As well, my office has arranged for the City's experts on this file, specifically Michael Morgan, Isabelle Jasmin, Geoff Gilbert (Norton Rose Fulbright), Remo Bucci (Deloitte), and Louise Panneton (P3 Advisors) to be available to meet Members of Council in small groups at various points in time on Wednesday and Thursday to answer any preliminary technical questions you might have. My office will be calling each of your offices to schedule times, being mindful of the size of the groups and avoiding any potential quorum issues. They will also ask if you wish to receive a hard copy of the documents. There are at least a thousand pages, so we will only be printing them for Members (one per office) upon request.
All of these same experts will be appearing with me before you at the Special Meeting of the Finance and Economic Development Committee on March 9, 2020. At that time, you will be able to ask any questions of them related to the Stage 2 Procurement documents and the Responses to the Inquiries listed on the agenda.

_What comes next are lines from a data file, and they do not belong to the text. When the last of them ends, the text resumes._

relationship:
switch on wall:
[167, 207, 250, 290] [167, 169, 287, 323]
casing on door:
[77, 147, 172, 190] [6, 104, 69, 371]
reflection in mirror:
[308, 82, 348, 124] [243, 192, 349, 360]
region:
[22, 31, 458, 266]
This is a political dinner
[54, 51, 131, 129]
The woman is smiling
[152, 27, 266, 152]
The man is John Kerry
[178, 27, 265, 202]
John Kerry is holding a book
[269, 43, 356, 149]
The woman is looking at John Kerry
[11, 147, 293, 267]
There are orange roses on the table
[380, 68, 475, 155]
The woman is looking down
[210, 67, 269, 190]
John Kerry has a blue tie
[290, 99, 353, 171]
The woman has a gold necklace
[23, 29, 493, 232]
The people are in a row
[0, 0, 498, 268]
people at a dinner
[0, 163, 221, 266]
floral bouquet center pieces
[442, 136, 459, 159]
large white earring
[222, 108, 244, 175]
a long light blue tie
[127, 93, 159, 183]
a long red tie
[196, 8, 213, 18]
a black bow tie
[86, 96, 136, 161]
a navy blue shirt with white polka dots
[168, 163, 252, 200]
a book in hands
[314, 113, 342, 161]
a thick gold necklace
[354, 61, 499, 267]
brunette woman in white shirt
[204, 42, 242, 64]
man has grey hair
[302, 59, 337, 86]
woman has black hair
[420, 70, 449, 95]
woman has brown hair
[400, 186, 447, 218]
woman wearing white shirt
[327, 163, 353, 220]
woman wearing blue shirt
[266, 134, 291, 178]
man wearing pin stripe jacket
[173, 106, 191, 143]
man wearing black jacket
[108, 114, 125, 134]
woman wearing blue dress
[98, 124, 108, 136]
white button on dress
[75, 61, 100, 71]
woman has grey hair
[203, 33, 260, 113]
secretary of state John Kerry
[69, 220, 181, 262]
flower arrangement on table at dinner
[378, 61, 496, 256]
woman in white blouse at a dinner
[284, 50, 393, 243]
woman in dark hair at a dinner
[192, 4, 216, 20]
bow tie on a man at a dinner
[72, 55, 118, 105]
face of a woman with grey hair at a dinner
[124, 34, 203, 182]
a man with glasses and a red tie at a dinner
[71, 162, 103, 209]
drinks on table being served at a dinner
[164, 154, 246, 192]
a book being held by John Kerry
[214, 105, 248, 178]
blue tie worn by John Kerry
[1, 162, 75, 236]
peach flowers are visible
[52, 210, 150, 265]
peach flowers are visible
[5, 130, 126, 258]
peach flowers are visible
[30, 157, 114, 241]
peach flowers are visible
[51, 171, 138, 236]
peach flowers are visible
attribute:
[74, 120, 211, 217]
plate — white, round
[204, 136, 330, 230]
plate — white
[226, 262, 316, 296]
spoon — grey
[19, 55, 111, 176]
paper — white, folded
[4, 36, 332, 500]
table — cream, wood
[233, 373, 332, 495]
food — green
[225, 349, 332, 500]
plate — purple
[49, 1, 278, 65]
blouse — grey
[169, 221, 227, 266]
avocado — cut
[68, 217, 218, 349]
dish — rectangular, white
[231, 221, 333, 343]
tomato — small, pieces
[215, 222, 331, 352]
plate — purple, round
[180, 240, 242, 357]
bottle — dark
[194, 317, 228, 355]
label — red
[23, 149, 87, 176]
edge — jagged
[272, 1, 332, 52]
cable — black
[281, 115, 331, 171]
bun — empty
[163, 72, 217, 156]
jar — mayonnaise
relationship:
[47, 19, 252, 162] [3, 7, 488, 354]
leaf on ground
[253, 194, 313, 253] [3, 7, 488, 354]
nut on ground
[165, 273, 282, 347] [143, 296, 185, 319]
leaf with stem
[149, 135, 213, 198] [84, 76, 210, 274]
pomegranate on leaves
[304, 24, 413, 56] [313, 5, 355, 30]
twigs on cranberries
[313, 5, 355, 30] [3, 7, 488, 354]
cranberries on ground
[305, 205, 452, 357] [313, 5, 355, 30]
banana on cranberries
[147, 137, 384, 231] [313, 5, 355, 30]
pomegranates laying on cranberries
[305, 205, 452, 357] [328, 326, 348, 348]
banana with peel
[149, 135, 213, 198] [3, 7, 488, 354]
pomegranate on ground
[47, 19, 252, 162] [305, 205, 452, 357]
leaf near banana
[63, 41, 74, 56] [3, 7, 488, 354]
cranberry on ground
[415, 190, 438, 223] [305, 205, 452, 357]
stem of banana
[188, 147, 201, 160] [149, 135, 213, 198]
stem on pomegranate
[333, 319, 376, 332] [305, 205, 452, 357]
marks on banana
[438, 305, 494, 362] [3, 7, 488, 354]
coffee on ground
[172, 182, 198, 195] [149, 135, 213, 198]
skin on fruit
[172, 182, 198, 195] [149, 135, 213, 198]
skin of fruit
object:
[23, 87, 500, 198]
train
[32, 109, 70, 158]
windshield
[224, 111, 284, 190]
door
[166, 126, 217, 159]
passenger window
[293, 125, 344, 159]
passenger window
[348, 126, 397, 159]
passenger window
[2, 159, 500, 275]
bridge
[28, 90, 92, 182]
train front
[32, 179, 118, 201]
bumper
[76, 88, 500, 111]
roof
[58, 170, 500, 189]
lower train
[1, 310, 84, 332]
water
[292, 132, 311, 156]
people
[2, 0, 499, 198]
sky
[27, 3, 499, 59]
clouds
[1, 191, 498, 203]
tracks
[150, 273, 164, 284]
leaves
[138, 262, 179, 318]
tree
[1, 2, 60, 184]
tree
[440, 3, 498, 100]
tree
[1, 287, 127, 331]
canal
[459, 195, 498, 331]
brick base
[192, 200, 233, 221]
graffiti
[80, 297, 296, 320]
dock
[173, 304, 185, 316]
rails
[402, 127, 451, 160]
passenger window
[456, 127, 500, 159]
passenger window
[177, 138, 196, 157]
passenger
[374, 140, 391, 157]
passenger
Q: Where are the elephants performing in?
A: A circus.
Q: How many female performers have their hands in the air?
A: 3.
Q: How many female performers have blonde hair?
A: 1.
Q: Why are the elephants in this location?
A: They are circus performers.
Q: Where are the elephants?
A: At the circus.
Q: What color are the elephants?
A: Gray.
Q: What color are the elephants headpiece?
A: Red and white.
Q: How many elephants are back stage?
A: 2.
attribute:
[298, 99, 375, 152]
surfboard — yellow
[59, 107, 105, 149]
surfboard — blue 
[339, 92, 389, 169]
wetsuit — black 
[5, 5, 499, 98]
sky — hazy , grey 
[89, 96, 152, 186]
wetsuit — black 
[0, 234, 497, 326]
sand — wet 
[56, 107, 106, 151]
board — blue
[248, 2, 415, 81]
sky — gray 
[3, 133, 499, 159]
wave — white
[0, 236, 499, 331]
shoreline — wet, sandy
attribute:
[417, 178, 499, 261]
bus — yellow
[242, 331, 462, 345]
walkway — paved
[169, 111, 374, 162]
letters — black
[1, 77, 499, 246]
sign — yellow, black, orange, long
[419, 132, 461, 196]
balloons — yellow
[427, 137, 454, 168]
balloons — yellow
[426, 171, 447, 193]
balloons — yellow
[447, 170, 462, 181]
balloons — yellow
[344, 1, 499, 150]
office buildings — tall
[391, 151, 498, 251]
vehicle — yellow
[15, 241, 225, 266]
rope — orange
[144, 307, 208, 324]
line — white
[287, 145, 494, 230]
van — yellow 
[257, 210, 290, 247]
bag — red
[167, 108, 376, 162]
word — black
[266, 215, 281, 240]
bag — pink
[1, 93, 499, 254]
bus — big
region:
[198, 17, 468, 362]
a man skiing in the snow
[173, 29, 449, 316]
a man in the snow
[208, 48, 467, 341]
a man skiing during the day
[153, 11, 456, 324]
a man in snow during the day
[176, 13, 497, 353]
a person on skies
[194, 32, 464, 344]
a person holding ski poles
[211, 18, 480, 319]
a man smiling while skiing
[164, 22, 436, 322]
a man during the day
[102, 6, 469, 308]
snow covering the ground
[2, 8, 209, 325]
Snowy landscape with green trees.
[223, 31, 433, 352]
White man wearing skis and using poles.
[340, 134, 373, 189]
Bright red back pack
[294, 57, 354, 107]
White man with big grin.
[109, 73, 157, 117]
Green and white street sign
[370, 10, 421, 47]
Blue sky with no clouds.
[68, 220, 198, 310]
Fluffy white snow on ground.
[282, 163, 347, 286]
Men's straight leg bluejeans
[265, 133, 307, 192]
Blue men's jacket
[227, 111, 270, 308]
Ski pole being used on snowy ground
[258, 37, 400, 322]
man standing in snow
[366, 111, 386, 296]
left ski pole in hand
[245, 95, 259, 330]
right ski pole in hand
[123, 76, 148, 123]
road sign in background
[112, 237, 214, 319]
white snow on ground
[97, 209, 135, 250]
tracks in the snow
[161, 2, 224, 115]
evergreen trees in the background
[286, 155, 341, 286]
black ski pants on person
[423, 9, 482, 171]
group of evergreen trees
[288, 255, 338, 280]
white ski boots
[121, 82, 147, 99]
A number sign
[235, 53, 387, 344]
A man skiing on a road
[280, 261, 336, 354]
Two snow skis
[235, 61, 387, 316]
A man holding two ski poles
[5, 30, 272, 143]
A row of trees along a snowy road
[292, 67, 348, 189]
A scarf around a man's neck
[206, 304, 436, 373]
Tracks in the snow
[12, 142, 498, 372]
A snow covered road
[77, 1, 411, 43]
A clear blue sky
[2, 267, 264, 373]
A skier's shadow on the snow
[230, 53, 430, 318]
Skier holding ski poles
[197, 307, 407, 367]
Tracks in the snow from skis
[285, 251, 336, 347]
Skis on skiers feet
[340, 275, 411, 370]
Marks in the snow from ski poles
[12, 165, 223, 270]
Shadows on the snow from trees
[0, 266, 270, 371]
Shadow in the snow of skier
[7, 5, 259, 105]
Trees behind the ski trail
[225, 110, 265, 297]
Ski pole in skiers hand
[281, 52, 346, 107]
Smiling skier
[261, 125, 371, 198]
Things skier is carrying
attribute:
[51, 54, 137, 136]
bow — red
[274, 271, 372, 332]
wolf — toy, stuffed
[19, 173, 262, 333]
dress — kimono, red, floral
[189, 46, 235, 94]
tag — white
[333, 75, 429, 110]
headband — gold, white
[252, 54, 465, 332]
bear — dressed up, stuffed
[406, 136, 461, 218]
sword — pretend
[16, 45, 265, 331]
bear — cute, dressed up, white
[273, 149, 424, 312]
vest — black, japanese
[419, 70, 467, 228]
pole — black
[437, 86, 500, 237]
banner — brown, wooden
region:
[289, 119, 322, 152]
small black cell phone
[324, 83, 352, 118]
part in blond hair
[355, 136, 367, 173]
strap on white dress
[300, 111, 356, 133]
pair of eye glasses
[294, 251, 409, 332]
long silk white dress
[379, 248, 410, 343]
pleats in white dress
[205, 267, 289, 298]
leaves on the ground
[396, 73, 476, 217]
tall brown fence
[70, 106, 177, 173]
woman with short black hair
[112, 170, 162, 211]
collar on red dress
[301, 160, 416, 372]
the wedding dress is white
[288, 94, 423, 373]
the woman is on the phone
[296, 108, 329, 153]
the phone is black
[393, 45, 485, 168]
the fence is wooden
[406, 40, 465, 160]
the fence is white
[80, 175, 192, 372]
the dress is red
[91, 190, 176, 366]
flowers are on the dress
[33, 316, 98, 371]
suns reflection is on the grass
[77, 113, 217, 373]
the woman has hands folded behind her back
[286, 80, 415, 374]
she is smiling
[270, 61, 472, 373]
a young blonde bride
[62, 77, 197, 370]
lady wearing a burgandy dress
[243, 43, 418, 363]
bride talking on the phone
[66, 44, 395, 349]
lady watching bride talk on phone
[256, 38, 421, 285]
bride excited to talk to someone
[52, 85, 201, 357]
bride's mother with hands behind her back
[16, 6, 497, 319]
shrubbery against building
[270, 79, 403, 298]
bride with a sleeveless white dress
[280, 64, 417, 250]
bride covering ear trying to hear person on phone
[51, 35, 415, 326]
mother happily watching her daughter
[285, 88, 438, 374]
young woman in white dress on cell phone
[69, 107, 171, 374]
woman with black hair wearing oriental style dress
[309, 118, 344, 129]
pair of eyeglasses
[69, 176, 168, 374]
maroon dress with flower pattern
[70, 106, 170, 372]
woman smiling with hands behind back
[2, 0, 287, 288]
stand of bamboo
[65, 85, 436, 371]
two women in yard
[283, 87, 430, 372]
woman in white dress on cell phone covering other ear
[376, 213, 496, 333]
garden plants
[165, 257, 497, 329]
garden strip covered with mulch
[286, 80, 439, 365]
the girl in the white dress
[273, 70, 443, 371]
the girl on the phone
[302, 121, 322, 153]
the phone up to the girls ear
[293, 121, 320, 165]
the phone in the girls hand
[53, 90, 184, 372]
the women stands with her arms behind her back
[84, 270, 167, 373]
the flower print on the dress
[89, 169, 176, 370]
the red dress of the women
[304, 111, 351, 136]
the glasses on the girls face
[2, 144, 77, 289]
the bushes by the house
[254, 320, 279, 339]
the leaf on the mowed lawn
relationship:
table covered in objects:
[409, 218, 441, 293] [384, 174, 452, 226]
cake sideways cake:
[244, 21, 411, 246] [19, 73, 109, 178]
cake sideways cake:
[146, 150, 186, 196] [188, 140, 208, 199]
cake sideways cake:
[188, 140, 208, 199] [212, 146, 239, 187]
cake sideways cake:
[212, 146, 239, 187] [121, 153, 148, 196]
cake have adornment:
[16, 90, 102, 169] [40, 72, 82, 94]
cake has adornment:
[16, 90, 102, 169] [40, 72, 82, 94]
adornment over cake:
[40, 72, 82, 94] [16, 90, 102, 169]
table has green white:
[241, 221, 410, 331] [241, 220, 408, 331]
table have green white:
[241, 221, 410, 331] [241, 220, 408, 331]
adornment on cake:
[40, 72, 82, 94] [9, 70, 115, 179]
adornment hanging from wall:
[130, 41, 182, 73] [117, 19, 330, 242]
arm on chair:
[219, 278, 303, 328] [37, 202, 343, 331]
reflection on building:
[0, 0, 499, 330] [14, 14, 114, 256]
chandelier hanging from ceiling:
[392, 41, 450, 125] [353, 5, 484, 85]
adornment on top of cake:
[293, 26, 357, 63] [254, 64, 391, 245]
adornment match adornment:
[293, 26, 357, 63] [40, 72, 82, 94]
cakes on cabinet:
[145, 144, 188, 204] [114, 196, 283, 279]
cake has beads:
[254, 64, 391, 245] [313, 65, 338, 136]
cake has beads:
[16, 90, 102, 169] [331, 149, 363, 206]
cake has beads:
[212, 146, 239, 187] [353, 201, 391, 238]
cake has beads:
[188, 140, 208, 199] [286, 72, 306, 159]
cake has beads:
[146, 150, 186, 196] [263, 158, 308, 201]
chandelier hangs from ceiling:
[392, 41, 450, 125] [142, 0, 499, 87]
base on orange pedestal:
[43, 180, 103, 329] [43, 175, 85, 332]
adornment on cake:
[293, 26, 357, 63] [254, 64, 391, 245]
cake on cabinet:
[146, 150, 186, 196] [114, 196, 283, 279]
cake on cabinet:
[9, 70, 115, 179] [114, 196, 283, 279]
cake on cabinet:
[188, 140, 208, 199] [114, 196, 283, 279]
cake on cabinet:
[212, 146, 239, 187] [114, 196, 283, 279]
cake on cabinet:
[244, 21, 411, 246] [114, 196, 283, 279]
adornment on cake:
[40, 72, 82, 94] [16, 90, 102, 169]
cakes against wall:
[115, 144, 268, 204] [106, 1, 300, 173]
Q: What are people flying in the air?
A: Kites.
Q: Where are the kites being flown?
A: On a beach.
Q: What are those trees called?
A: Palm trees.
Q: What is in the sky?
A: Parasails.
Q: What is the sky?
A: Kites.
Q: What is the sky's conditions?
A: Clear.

Finally, in response to an information question by Councillor McKenney and as has been noted a number of times to Council, Norton Rose Fulbright was procured through a competitive process overseen by the City's Supply Services in early 2016. Throughout the Stage 2 procurement process, Norton Rose Fulbright, along with all other participants, were required to disclose any actual or potential conflicts of interest; the relationship to bidders was disclosed by Norton Rose Fulbright; and all disclosures were reviewed and subsequently cleared by the Fairness Commissioner. All major law firms (as well as other experts, such as accounting firms) who advise on large infrastructure projects may advise a number of bidders or authorities on other unrelated matters/projects. This is known to the City, and it is understood in such procurements that, when a firm has previously done work for another client that is in some way later involved with the City, it does not generally give rise to a professional conflict.